As My Beautiful England unashamedly nails its mast to a pro-Brexit position (see the Style Council flourish of ‘Au Contraire, Tony Blair’), the album is on a direct collision course with music industry Remainers and Blairite ideologues. Westlake is unlikely to be receiving Christmas cards from Stuart Lee anytime soon. But leaving aside ideological divides, My Beautiful England simply triumphs as a consistently great, 14-song guitar pop album. It’s packed with some of Westlake’s best songs. There’s a fierce and unexpected urgency here from a writer who normally trades in dimly-lit beauty. There are surprises galore.

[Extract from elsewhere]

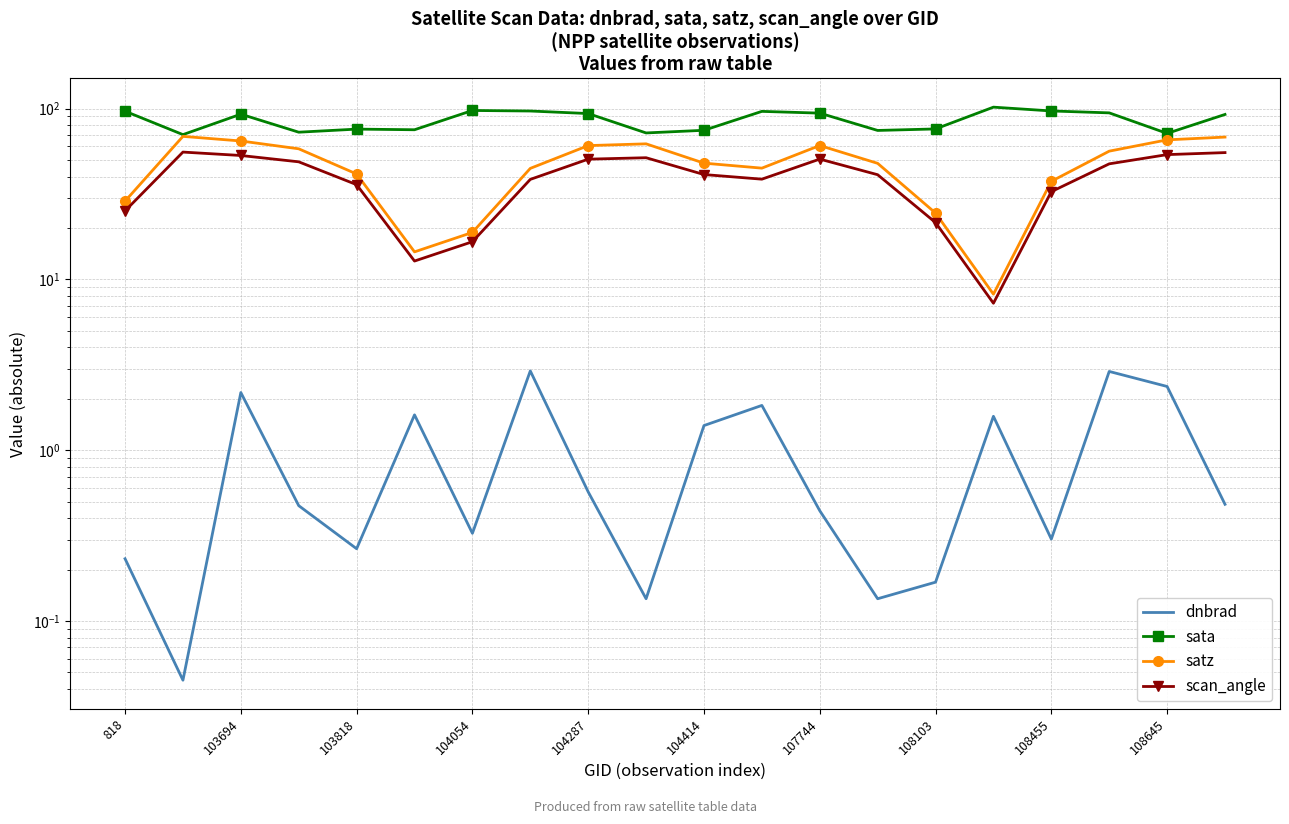

How many lines are shown in the chart?

4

‘Mallory Kept Climbing the Mountain’ proffers the spectacle of The Bunnymen paying tribute to Everest mountaineer, George Mallory, whilst pile driving through a stomping ska beat. The barrelling ‘War Memorial’ might recall the jovial heft of, dare I say it, Britpop, but it’s shot through with a ghostly atmosphere that pervades the album. ‘Bethnal Green Museum of Childhood’, a breezy run around on formative years, turns a June Brides trumpet into a delicious earworm. There’s more nostalgic localism on the glam-riffed ‘Hayes, Middlesex,’ tributing both The Sweet and The Ruts who first gigged there. It’s this optimistic and celebratory side of My Beautiful England that fleshes out the album’s broader conceptual themes. There’s a civic minded love of country here, an English version of that expressed by Scottish and Welsh bands and artists. ‘The Modern Ruins of Old London Town’ and the beautiful, hazy ‘English Parish Churches’ perfectly capture a sense of time, place and geography.
There’s a lot to take in here. Tributes to ‘queen of the music halls’ Marie Lloyd. Nineteenth century military history (‘General Gordon’s Last Stand’) and the marvels of pre-Victorian architecture (‘Regency Terrace’). Westlake is occupying the musty attic of British history last delved into by (British) Sea Power, but without the arched cosplay. He has a genuine fascination for arcane Albion and a true believer in stiff upper lip values.
Whatever happened to the C86 Kids? For this one, he’s only turned in one of the most idiosyncratic, political and blazingly tuneful guitar pop albums this year. There’s no cautionary tale to be had here.